What is expected: Give back each entry word for word, but drop the images.

□ □ □ □ □ □ □

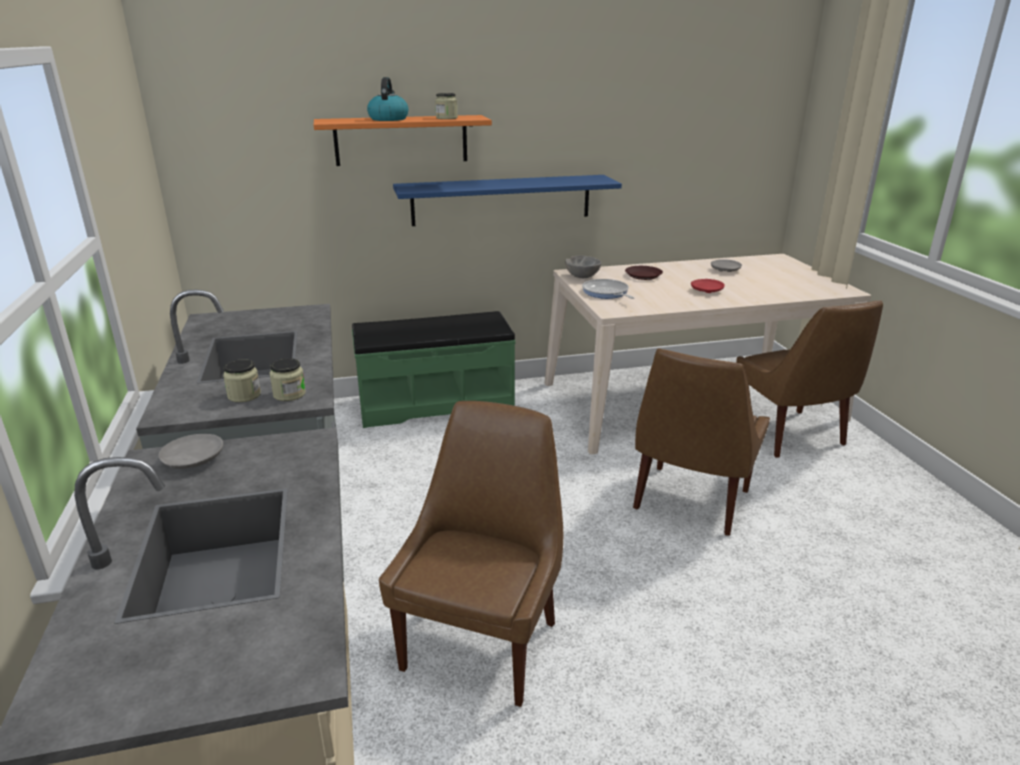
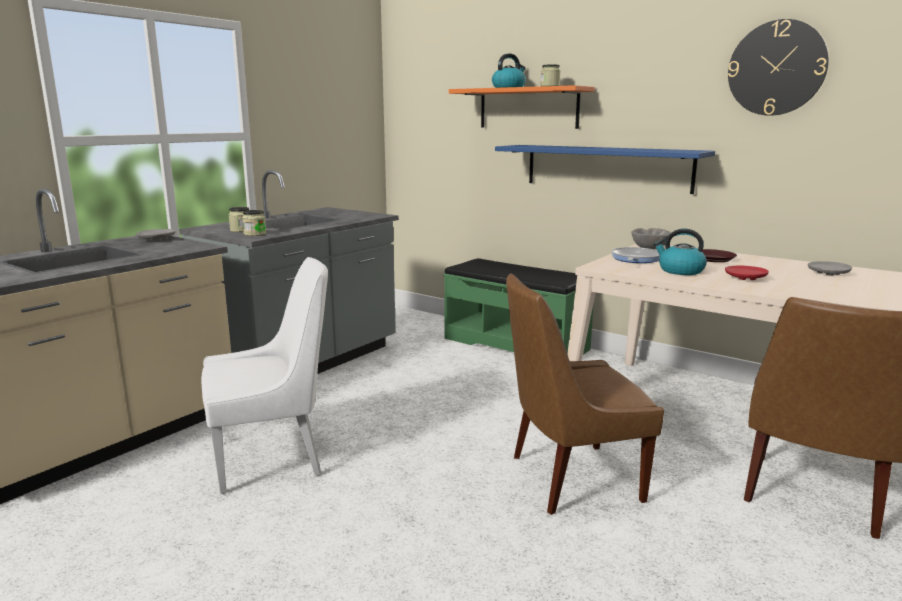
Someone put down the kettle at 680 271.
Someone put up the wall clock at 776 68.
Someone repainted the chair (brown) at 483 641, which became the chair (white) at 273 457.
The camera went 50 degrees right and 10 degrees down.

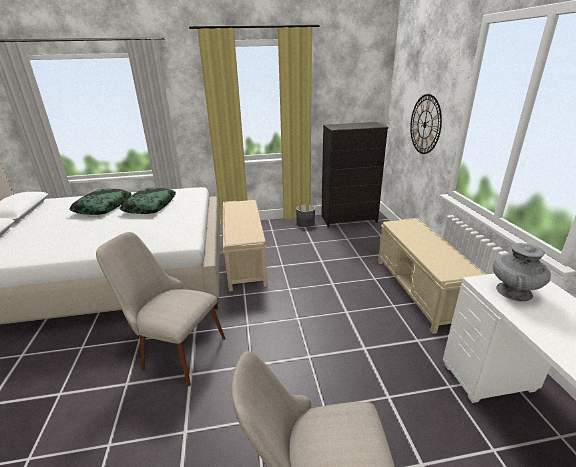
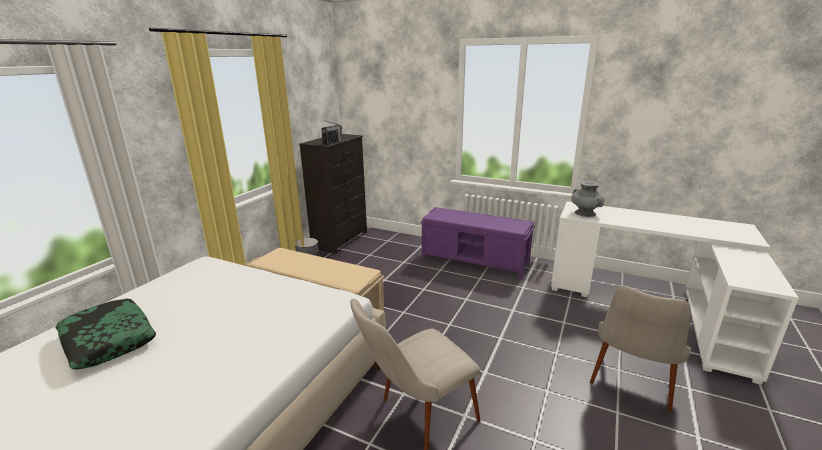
Someone took away the pillow at 150 206.
Someone took away the wall clock at 425 124.
Someone put down the radio at 332 142.
Someone repainted the bench (beige) at 420 291, which became the bench (purple) at 475 261.
The camera went 55 degrees left and 5 degrees down.

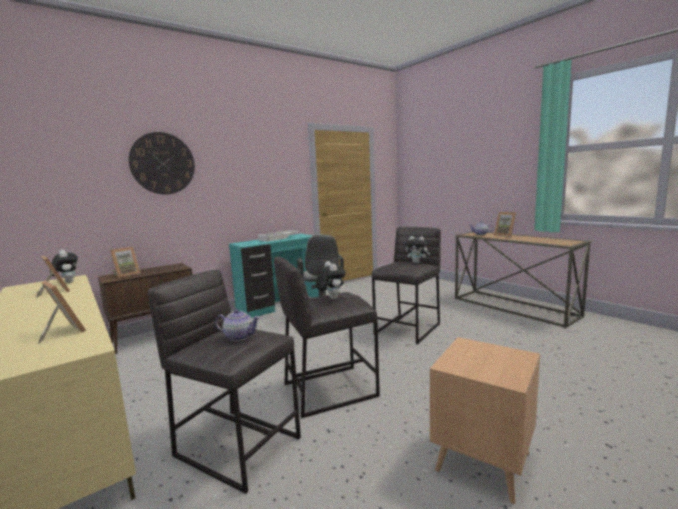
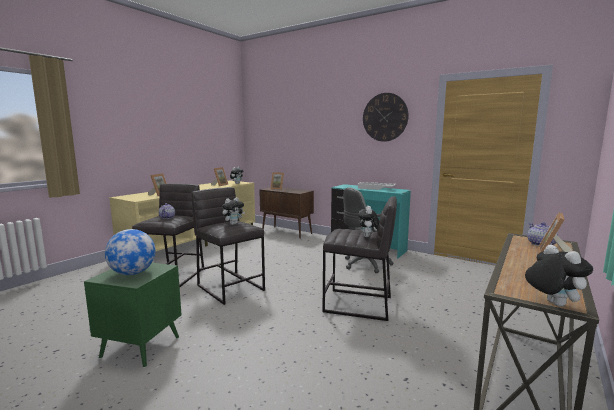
Someone put down the globe at 132 273.
Someone put down the plush toy at 551 304.
Someone carried the wall clock from 162 163 to 385 117.
Someone repainted the side table (brown) at 483 462, which became the side table (green) at 141 347.
The camera went 70 degrees right and 0 degrees up.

□ □ □ □ □ □ □

Solution:
Someone put down the kettle at 680 271.
Someone put up the wall clock at 776 68.
Someone repainted the chair (brown) at 483 641, which became the chair (white) at 273 457.
The camera went 50 degrees right and 10 degrees down.

Someone took away the pillow at 150 206.
Someone took away the wall clock at 425 124.
Someone put down the radio at 332 142.
Someone repainted the bench (beige) at 420 291, which became the bench (purple) at 475 261.
The camera went 55 degrees left and 5 degrees down.

Someone put down the globe at 132 273.
Someone put down the plush toy at 551 304.
Someone carried the wall clock from 162 163 to 385 117.
Someone repainted the side table (brown) at 483 462, which became the side table (green) at 141 347.
The camera went 70 degrees right and 0 degrees up.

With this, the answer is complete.